LLOYD BANKS with BLESS , DL INCOGNITO and the SOUL CONTROLLERS at the Docks (11 Polson), tonight (Thursday, October 21). $29.50. www.ramosent.com. Rating: NNNNN
Hard to believe it's been just a year and a half since Eminem and Dr. Dre opened wide the gates of pop-rap for an almost murdered New York mix tape star to blast his way into the game.
Beyond dropping more singles than a selective dating service, 50 has done what's par for the course - brought his crew, in this case G-Unit, to the fore.
Now, as a rule, spinoff cliques are uncomfortably wack (D12, Flipmode Squad and every one of Jay-Z's proteges come to mind as bad memories). But G-Unit, which included members Tony Yayo, Young Buck and Lloyd Banks, was different - they were actually capable. They proved this last year on the murderous Beg For Mercy album, which went multi-platinum and paved the way for solo albums from Banks and Buck released this summer.
Banks, who came up in the same Jamaica, Queens, 'hood as 50, had already established himself as an underground phenomenon. With simple quips like "Banks is cooler than the other side of the pillow" amid the expected references to ice, guns, ice, guns and ice, it's no surprise that he won best artist earlier this year at NYC's Mixtape Awards. But part of his success, like 50's, stems from his rare ability to make alot of quality music.

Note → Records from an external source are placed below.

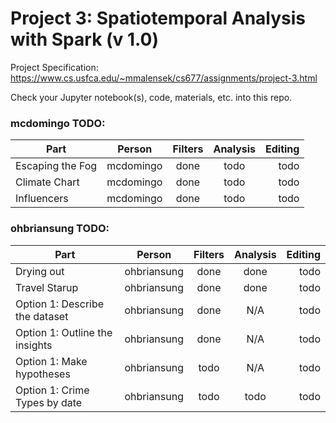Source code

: # Project 3: Spatiotemporal Analysis with Spark (v 1.0)

Project Specification: https://www.cs.usfca.edu/~mmalensek/cs677/assignments/project-3.html

Check your Jupyter notebook(s), code, materials, etc. into this repo.

### mcdomingo TODO:

| Part | Person | Filters | Analysis | Editing
| ---- |:------:|:-------:|:--------:| ------:|
| Escaping the Fog | mcdomingo | done | todo | todo |
| Climate Chart | mcdomingo | done | todo | todo |
| Influencers | mcdomingo | done | todo | todo |

### ohbriansung TODO:

| Part | Person | Filters | Analysis | Editing
| ---- |:------:|:-------:|:--------:| ------:|
| Drying out | ohbriansung | done | done | todo |
| Travel Starup | ohbriansung | done | done | todo |
| Option 1: Describe the dataset | ohbriansung | done | N/A | todo |
| Option 1: Outline the insights | ohbriansung | done | N/A | todo |
| Option 1: Make hypotheses | ohbriansung | todo | N/A | todo |
| Option 1: Crime Types by date | ohbriansung | todo | todo | todo |
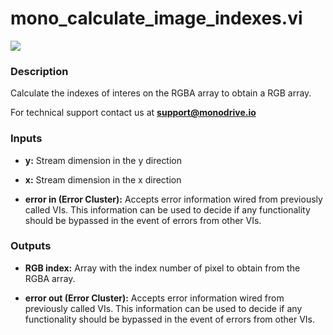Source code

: # mono_calculate_image_indexes.vi

<p class="img_container">
<img class="lg_img" src="../mono_calculate_image_indexes.png"/>
</p>

### Description

Calculate the indexes of interes on the RGBA array to obtain a RGB array.

For technical support contact us at **support@monodrive.io** 

### Inputs

- **y:**  Stream dimension in the y direction 
 

- **x:**  Stream dimension in the x direction 
 

- **error in (Error Cluster):** Accepts error information wired from previously called VIs. This information can be used to decide if any functionality should be bypassed in the event of errors from other VIs. 

### Outputs

- **RGB index:**  Array with the index number of pixel to obtain from the RGBA
array.
 

- **error out (Error Cluster):** Accepts error information wired from previously called VIs. This information can be used to decide if any functionality should be bypassed in the event of errors from other VIs. 

<p>&nbsp;</p>
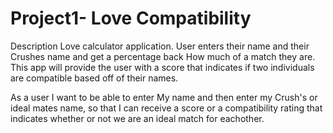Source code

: # Project1- Love Compatibility


Description
Love calculator application. User enters their name and their Crushes name and get a percentage back How much of a match they are.
This app will provide the user with a score that indicates if two individuals are compatible based off of their names.

As a user I want to be able to enter My name and then enter my Crush's or ideal mates name, so that I can receive a score or a compatibility rating that indicates whether or not we are an ideal match for eachother.
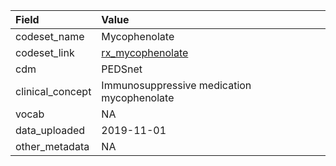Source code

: |Field            |Value                                      |
|:----------------|:------------------------------------------|
|codeset_name     |Mycophenolate                              |
|codeset_link     |[rx_mycophenolate](https://github.com/PEDSnet/Variable-Dictionary/blob/main/drug/rx_mycophenolate.csv)|
|cdm              |PEDSnet                                    |
|clinical_concept |Immunosuppressive medication mycophenolate |
|vocab            |NA                                         |
|data_uploaded    |2019-11-01                                 |
|other_metadata   |NA                                         |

"I go to the studio all the time," says Banks from a stop in San Diego in his steady monotone. "Me going to the studio is like a kid going to Disneyland. This is the way I get my rocks off."
Banks's debut album, The Hunger For More, is a thug/R&B rap epic, slices of reality cut into in stories of the good life over hard synthesized funk. With its 50-styled singsong hooks, the album is geared for TRL home audiences across middle America. But Banks says The Hunger has made it to its 1.8-millon-sold status due to the empathy fans feel with the street stories the 22-year-old rapper wrote mainly for himself. Strong connections with his listeners were not expected.
"You realize how influential you are," he explains. "Like, man, I done met about five or six fans that were on their deathbed, and they just wanted to meet me. It's not something that my stomach takes easy, to go there and take a picture with somebody, knowing that that person got a week left to live. So when you're in the position of a celebrity, you start seein' a lot more."
Most recently, Banks had a chance to see Iraq and connect with U.S. troops stationed there.
"That was crazy," he says. "For one thing, the day before we got there seven marines were killed, and the plane we were getting on was the plane their bodies were on, so they had to take the bodies off with a ceremony.
"I tried out as many weapons as I could when I was there - you know, just in case. You never know out there, man. It's like anything can happen at any time. And they let you know that.
"They say, 'Thank you for basically coming out here and putting on a good show, and risking your life at the same time.' It's real out there. Where we come from in the 'hood, it's crazy, too. But out there it's even worse. Something could definitely go down."